Mathias Bonnel : C’est une certitude ! Certains ne reprendrons pas la saison prochaine. En tout cas, cette tendance était déjà présente chez les jeunes l’an dernier, et elle s’est renforcée. Depuis des mois, ils ne vivent qu’à travers de leurs écrans, entre les cours en visio, Netflix, et la console, cette épidémie aura renforcé la sédentarité. Ce qui, d’un point de vue sanitaire, semble aberrant. L’activité physique est devenue secondaire alors qu’elle devrait être mise en avant, encouragée et martelée par nos pouvoirs publics.
RugbyAmateur : La compétition devrait-elle reprendre ou doit-on déjà préparer la prochaine saison selon vous ?

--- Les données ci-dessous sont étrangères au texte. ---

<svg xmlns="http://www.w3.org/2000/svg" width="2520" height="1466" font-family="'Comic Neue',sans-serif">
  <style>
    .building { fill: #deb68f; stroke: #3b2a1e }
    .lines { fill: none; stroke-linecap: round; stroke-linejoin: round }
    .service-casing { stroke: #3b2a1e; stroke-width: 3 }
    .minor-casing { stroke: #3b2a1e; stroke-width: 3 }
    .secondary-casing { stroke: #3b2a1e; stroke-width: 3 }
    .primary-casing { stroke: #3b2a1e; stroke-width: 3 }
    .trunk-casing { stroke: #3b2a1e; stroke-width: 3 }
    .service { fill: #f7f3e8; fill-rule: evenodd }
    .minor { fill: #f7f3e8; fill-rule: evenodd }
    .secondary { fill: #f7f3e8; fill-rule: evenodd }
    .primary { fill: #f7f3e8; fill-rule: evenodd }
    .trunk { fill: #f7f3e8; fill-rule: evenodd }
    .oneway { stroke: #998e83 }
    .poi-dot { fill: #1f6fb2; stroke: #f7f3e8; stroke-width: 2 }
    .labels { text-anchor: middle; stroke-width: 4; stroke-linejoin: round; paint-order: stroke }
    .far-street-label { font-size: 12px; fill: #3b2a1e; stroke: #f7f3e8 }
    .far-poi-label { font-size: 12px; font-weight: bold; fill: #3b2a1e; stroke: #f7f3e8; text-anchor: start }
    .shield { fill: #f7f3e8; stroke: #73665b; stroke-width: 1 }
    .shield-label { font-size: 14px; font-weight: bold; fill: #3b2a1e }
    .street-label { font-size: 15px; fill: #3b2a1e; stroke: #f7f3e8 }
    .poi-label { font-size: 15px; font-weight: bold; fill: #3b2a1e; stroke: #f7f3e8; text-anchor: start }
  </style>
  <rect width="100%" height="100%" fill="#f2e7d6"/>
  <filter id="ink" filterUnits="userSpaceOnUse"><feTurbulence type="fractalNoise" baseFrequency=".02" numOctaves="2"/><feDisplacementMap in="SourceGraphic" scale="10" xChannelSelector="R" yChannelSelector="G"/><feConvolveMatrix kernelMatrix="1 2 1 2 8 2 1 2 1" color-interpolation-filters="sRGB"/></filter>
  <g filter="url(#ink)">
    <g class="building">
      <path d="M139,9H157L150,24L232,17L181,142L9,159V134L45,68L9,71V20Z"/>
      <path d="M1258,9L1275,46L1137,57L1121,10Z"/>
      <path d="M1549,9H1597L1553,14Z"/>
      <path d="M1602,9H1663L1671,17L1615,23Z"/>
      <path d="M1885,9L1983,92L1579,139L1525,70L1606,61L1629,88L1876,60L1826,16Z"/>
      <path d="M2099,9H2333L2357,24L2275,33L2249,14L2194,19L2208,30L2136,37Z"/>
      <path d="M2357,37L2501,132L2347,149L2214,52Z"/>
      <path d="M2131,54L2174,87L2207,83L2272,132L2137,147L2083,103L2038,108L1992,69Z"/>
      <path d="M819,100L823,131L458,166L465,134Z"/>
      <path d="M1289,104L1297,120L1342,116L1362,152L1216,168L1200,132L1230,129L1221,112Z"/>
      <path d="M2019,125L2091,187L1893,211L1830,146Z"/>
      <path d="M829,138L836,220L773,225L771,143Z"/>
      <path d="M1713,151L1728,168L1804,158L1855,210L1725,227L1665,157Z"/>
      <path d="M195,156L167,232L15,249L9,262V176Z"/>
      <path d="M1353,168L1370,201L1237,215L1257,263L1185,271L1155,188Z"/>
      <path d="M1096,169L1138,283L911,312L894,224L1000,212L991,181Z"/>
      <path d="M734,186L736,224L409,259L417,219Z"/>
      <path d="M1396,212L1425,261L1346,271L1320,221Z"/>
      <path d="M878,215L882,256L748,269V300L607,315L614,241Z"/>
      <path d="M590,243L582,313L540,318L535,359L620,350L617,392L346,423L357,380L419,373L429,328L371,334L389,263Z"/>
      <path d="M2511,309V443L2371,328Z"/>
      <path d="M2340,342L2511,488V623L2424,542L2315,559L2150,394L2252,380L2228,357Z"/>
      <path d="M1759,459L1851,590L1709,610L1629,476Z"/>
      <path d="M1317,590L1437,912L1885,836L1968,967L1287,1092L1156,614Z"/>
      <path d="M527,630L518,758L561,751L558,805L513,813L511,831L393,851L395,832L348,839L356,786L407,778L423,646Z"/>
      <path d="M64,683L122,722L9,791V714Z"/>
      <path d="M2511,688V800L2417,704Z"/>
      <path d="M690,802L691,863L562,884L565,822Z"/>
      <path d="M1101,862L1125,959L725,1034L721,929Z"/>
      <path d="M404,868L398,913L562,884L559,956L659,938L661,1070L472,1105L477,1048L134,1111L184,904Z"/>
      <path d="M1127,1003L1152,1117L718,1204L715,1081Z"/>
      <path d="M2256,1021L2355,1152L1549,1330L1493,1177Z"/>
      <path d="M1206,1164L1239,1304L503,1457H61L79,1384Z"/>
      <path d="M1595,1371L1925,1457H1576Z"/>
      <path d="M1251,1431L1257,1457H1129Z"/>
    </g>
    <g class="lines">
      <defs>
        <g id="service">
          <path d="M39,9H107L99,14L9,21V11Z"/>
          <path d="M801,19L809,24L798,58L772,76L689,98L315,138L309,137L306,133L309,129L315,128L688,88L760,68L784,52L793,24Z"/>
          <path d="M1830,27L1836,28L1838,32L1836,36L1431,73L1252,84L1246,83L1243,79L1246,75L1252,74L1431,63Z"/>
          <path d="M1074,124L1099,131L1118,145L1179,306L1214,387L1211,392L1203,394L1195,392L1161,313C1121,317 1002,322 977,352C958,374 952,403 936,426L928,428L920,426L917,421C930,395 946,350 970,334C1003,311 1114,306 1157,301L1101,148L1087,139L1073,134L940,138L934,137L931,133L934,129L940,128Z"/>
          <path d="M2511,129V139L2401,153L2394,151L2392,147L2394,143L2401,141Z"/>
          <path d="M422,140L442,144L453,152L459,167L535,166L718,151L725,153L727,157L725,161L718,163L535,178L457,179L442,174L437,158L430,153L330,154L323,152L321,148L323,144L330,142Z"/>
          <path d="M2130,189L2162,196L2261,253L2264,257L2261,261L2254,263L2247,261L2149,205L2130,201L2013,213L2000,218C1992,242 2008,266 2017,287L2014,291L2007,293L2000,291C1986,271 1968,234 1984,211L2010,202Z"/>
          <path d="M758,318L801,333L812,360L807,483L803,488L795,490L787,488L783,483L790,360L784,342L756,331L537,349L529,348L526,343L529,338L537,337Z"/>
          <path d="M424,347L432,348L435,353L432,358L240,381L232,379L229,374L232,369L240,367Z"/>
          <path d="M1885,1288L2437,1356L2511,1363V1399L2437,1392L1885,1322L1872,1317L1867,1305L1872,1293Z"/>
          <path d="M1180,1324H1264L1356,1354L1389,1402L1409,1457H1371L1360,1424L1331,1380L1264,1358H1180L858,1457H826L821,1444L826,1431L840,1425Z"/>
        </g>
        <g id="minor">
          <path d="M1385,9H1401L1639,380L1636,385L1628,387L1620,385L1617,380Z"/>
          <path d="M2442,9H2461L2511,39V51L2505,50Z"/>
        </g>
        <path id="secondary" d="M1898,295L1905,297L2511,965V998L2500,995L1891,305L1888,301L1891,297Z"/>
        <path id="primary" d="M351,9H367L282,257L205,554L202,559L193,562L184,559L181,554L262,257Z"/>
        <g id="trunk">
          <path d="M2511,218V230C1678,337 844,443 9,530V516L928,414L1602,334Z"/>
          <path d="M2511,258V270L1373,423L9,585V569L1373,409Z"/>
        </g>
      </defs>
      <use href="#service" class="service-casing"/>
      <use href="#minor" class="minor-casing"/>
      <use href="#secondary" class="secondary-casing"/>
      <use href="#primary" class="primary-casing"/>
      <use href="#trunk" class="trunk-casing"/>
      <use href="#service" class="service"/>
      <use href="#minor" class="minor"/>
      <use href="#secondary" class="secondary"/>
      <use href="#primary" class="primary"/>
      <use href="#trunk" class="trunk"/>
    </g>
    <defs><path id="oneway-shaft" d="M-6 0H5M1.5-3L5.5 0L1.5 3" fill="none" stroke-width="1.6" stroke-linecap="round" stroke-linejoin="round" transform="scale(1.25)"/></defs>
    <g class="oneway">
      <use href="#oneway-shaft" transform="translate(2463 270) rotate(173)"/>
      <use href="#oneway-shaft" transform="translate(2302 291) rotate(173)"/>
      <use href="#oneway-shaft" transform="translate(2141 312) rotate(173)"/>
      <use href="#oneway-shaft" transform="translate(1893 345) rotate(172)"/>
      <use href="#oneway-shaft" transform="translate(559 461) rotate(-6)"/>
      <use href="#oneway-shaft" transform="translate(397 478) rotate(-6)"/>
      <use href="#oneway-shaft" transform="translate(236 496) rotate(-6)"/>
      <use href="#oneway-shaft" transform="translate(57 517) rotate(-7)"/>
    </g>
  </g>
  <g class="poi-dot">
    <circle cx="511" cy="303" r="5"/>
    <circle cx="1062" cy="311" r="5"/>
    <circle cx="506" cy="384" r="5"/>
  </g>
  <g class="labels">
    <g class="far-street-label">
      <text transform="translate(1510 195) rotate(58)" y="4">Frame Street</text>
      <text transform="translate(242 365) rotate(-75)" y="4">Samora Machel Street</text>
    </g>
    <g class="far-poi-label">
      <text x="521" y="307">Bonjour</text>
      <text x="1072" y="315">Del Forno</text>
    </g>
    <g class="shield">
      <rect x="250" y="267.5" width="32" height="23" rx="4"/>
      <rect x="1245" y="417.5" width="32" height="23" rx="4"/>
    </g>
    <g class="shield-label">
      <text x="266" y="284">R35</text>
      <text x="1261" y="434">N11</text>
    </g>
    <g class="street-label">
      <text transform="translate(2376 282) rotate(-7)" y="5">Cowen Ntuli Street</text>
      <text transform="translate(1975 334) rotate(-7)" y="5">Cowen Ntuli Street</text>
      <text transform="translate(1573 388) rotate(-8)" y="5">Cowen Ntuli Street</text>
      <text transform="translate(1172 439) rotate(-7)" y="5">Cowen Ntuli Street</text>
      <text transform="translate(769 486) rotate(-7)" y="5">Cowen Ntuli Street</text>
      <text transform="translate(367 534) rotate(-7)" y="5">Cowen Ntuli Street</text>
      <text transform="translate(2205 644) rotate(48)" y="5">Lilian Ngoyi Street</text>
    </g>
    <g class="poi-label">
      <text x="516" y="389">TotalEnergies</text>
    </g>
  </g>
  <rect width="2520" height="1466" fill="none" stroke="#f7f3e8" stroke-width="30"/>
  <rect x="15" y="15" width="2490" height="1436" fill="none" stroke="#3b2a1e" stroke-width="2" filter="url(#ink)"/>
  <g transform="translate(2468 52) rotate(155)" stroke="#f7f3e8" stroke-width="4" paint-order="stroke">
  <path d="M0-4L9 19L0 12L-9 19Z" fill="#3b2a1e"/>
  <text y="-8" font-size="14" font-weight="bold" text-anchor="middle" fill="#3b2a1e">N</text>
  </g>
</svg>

Mathieu Julien :Pour moi la saison doit s’arrêter, il n’y a plus de sens à la poursuivre en l’état. Nous faisons ce sport pour deux choses primordiales : la complétion et la fête. Et la situation actuelle nous prive des deux depuis plus de trois mois. On commence donc à se projeter doucement vers la saison prochaine oui. Il faut tout de même se donner des objectifs à court terme, autrement, on déprime et on ne fait plus rien. Vivement que cette situation soit derrière nous et qu’on puisse retourner sur les terrains comme à la belle époque. Mais attention quand les chevaux seront lancés, il y aura sans doute du dégât !

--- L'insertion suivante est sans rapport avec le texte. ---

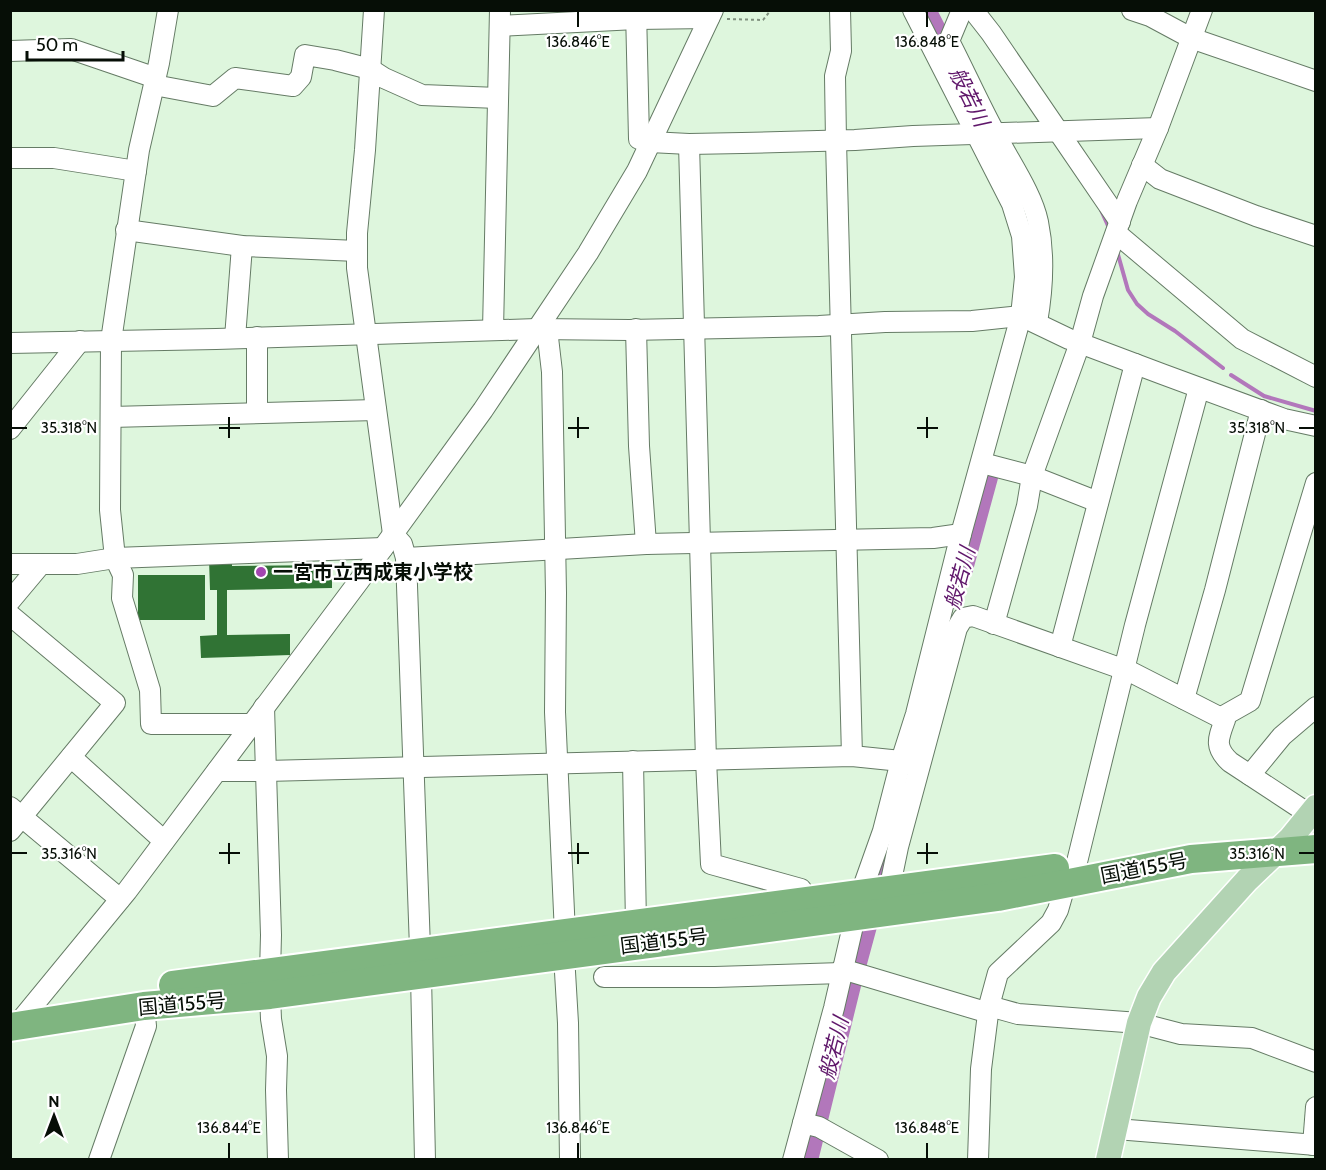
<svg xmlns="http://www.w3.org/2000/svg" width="1326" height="1170" font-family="Cabin,'Noto Sans JP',sans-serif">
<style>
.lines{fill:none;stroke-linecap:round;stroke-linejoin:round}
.stream{stroke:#b277bb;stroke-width:4}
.river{stroke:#b277bb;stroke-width:22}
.building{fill:#307334}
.minor-casing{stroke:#657b65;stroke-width:22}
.major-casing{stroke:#fff;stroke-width:27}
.highway-casing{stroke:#fff;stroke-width:32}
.path{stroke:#7f907e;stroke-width:2;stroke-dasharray:3 3;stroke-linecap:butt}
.minor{stroke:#fff;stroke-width:20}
.major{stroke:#b2d3b3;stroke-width:24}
.highway{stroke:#7fb580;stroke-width:28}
.ticks{fill:none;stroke:#060e06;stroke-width:2}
.poi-dot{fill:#a246b0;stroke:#fff;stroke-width:2}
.labels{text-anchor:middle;stroke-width:4.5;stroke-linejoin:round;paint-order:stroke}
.poi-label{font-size:20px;font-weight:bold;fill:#060e06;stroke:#fff;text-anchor:start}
.street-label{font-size:20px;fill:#060e06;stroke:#fff}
.water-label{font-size:21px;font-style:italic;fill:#5f166a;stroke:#fff}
.ticks-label{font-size:15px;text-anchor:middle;fill:#060e06;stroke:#fff;stroke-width:4.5;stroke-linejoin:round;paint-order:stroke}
</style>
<rect width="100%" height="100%" fill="#def6dd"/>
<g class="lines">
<g class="stream">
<polyline points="1101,210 1109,228"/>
<polyline points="1117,251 1128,290 1137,304 1148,314 1175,331 1223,368"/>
<polyline points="1231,375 1264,396 1316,411"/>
</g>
<g class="river">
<polyline points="925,10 953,65"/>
<polyline points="962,569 987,477"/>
<polyline points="807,1160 851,981 895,819"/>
</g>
</g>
<g class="building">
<polygon points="209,559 232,559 232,566 332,565 332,588 227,590 227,635 290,634 290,655 201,658 200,636 217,635 217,590 210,590"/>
<rect x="138" y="575" width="67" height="45"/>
</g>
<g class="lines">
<g class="minor-casing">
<g id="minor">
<polyline points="168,10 159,63 139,150 111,341 110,510 115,558 123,575 122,598 150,690 151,724 252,724"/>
<polyline points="374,10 365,150 357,233 357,268 393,534 402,544 406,558 421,976 425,1160"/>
<polyline points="636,10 639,139 650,142 689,144 742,143 855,140 913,136 1158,128"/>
<polyline points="840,10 841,51 835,76 836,141 852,756"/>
<path d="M962,10L949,41C965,72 979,104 996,135C1009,161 1032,193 1038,222C1045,256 1043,288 1037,322"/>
<polyline points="973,10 991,33 1120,222"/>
<polyline points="1132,10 1150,16 1191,38 1316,81"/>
<polyline points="500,26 636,19 709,18"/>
<polyline points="10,51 71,49 156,78"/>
<polyline points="154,85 213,96 235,78 293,86 301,77 305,55 335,60 370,69 384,78 422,95 498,98"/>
<polyline points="689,144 706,760 711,864 801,889"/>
<polyline points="10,158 54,158 136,171"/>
<polyline points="1142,165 1160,179 1256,216 1316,236"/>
<polyline points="126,230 242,246 357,251"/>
<polyline points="1116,233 1242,339 1316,377"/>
<polyline points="547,329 552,372 556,593 555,712 565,934"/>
<polyline points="636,329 639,446 646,544"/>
<polyline points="493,330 500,10"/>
<polyline points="257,337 257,413"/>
<polyline points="235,338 242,246"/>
<polyline points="10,343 216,339 537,329 629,330 819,326 885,322 972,321 1021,316 1069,339 1162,374 1284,419 1316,426"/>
<polyline points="111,417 376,410"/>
<polyline points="10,429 80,341"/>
<polyline points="982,463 1032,476 1098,502"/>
<polyline points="406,558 646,544 933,538 961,534"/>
<polyline points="10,564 77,564 115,558 383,548"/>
<polyline points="10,601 41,564"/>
<polyline points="10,615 115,703 10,831"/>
<polyline points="994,624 1027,506 1032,476 1080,343 1093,296 1127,201 1158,128 1202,10"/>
<polyline points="1060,647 1135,364"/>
<polyline points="1184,699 1215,590 1261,410"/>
<polyline points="264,707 271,935 270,973"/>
<polyline points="1220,718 1250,701 1316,483"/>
<polyline points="71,757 164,841"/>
<polyline points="633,761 636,924"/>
<polyline points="217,771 266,771 852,756 901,761 912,764"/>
<polyline points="1250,775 1282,736 1316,707"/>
<polyline points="10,807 120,899"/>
<polyline points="1076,866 1135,625 1199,388"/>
<polyline points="861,893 883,831 901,761 916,714 961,534 1021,316 1025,277 1022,236 1012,204 913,10"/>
<path d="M887,900L898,847L957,628L963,618L973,616L1131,672L1225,720C1218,739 1214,747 1230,762L1309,814"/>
<polyline points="564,955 568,1023 570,1160"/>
<polyline points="842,969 989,1013"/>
<polyline points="604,977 715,977 842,973"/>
<polyline points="270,995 271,1019 277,1056 276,1090 278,1160"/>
<polyline points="989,1006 1018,1014 1139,1023 1181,1034 1252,1038 1316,1062"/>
<polyline points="12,1031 127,891 359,581 483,410 588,253 637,171 713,10"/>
<polyline points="803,1123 819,1127 878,1160"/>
<polyline points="1116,1129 1316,1145"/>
<polyline points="1313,1145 1316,1107"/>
<polyline points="99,1160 146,1026 144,1006"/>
<polyline points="793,1160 834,1008 855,917"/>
<polyline points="978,1160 981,1069 989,1006 998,973 1051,923 1058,910 1062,896 1061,885"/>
</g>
</g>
<g class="major-casing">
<polyline id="major" points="1108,1160 1139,1023 1149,997 1164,972 1247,880 1290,839 1316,807"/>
</g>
<g class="highway-casing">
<g id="highway">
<polyline points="173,985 1055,868"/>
<polyline points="10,1027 144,1006 270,995 998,897 1191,859 1316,849"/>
</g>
</g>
<polyline class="path" points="727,19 763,20 771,10"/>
<use href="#minor" class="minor"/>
<use href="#major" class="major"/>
<use href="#highway" class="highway"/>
</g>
<path class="ticks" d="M578,12V27M927,12V27M229,417V438M578,417V438M927,417V438M12,428H27M219,428H240M568,428H589M917,428H938M1299,428H1314M229,843V864M578,843V864M927,843V864M12,853H27M219,853H240M568,853H589M917,853H938M1299,853H1314M229,1143V1158M578,1143V1158M927,1143V1158"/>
<circle class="poi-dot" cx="261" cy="572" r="6"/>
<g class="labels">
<g class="poi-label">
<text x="273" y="579">一宮市立西成東小学校</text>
</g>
<g class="street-label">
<text transform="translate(1144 868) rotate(-11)" y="7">国道155号</text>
<text transform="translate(664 941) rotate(-7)" y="7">国道155号</text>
<text transform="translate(182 1004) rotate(-5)" y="7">国道155号</text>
</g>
<g class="water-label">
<text transform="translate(969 97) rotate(64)" y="7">般若川</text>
<text transform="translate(960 578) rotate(-75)" y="7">般若川</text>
<text transform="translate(834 1048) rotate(-76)" y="7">般若川</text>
</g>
</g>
<g class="ticks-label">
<text x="578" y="47">136.846°E</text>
<text x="927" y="47">136.848°E</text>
<text x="69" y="433">35.318°N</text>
<text x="1257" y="433">35.318°N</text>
<text x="69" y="859">35.316°N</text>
<text x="1257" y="859">35.316°N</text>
<text x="229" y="1133">136.844°E</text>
<text x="578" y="1133">136.846°E</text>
<text x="927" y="1133">136.848°E</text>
</g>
<rect width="1326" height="1170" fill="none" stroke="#060e06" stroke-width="24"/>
<g transform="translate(54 1116)" stroke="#ffffff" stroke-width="4.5" paint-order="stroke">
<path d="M0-4.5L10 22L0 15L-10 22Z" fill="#060e06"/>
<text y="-9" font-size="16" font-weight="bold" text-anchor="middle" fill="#060e06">N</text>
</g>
<path d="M27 51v9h96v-9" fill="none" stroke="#060e06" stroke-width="3"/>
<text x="36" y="51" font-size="18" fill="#060e06" stroke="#ffffff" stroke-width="4.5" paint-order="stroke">50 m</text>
</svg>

Mathias Bonnel :La saison est à l’arrêt depuis fin octobre, donc même si une reprise intervenait dans les semaines à venir, il sera difficile d’appeler ça une saison. Certaines équipes, chez les jeunes principalement, ne comptent pour le moment qu’une seule rencontre officielle depuis septembre, autant dire qu’il vaut mieux se projeter sur septembre… prochain ! Malgré toutes ces difficultés, il faut se servir de ce moment d’arrêt afin de travailler efficacement en vue de la saison prochaine. Ce n’est pas le temps qui nous manque, donc autant en profiter afin de revoir notre organisation en prenant en compte les changements occasionnés par cette crise.